Is this about just boobs not being news?  Or is it in part about disapproving of the choices of certain women?  It certainly seems like the latter to me, and it calls in to question the objectivity (or is that objectification?  I can’t really remember, but I guess it doesn’t matter, coz you guys know what I mean) of the campaign.

Look: I’m unlikely to do a page 3 photoshoot.  (Actually, the idea of me being a page 3 model is so hilarious that I might actually try to do it, just for lolz.  Did you see that episode of The Simpsons where Homer is doing the boudoir photo shoot?  It’d be like that, except that while the photographer smears vaseline on the camera lens, I’d be arguing with the set designer about the day-to-day impracticality of satin sheets: “But they’re so slippery!  And you can’t put them on a boil wash!”).  But this campaign affects me too.  It affects me because it’s not tackling underlying sexism in the media.  It’s not tackling the culture that still exists that tells women what is and isn’t ok to do with their bodies.  It’s contributing to slut-shaming.  It’s marginalising sex workers, and although I’m not one, plenty of women are, and what hurts other women hurts me because we are all in this together.

How is a quick fix of telling people “Looking at women’s bodies is not ok” going to solve any problems?  There are much, much more effective ways of tackling the underlying sexism in our society.  But actually, it’s much, much harder to tackle latent sexism than it is to find an obvious example of something in popular culture that you don’t agree with.  To tackle latent sexism, we need things like Ladyfest; we need campaigns like Women for Independence in Scotland, a movement designed to make sure that women’s opinions are not yet again overlooked in a national debate; we need feminist organisations to have, and actively implement, policies on intersectionality, that have been developed in collaboration with marginalised groups within women; we need campaigns like Oxfam’s Female Food Hero, which not only celebrates the hugely important role women play in food production all over the world (the project has been run in Tanzania, and is soon to be run in Ireland – see here for more), but also provides women with training and further resources to enhance their skills in food production.  Issues around women and negative body image would be more adequately addressed by working with girls and women who suffer from body image problems, rather than censoring those women whose insecurities are not so great that they are uncomfortable with revealing their bodies.  A better way to dissociate pornographic images and sexual assault (if indeed such a link does exist), would be to educate people that there is a difference between women who consent to sexual activity (including participation in pornography and engaging in sex) and women who do not.  All of these activities require a lot more effort and commitment than simply signing a petition, but furthermore, they do not have the knock-on negative affect of stigmatising and criticising women who work in the sex industry.

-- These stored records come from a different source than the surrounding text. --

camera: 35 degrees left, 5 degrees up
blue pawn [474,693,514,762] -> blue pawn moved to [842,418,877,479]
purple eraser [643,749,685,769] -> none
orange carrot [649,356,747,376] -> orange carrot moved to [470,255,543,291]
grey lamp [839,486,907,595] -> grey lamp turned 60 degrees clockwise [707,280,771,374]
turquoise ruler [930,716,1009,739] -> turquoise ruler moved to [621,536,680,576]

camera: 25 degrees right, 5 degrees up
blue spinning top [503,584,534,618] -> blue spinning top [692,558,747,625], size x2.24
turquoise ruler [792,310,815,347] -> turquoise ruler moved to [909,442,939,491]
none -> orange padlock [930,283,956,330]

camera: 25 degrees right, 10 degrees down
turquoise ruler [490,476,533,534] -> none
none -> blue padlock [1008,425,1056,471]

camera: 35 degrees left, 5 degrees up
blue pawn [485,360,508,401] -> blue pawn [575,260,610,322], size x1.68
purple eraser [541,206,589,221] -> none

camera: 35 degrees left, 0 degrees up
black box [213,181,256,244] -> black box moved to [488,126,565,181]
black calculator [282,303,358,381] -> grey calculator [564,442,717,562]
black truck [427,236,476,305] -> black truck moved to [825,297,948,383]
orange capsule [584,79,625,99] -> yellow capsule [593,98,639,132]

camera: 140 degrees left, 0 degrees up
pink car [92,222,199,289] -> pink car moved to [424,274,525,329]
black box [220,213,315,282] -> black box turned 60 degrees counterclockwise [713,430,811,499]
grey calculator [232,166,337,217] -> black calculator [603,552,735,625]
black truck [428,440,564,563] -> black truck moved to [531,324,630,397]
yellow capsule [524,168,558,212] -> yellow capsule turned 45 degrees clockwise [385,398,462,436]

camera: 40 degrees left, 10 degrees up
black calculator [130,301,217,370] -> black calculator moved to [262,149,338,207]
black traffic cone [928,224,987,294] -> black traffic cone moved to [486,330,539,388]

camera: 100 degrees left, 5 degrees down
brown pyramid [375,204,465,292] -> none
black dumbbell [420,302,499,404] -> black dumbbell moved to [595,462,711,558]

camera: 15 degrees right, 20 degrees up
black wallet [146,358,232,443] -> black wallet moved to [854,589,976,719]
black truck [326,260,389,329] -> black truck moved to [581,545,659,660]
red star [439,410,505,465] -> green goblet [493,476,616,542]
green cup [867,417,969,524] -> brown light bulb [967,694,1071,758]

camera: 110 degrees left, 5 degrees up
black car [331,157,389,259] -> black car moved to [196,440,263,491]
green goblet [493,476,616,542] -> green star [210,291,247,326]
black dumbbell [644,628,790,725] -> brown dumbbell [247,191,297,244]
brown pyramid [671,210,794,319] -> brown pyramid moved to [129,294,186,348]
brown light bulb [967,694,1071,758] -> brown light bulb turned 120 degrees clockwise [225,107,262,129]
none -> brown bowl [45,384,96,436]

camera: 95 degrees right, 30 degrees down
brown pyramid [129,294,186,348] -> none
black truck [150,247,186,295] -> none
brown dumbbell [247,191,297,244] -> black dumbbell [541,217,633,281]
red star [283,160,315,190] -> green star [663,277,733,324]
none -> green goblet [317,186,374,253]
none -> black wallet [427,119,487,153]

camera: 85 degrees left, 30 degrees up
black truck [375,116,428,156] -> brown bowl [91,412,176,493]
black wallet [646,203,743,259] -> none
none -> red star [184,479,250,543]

Not only do I believe that this campaign is ill thought-out, and utterly careless with regards to its social context and potential consequences, but, given the attitudes and beliefs of its founder in relation to sex and sexual expression, I find it difficult to believe that the campaign is even well-meaning.  This campaign is taking place in a context where female nudity and sexuality is heavily criticised.  It is taking place in a context where the media does not represent women adequately.   It is the brainchild of a woman who makes value judgements about other people’s sexual preferences.  And crucially, it ignores all of these contexts.  Take the bare boobs out of The Sun is an ostentatious, lazy attempt at feminist activism, which will not have a large direct impact on women’s rights, and fits very neatly into a misogynistic culture of slut-shaming and dictating to women what we can and should do with our bodies.  And as a feminist who believes in improving rights for all women, not just those who share my particular attitudes, I cannot put my name to it.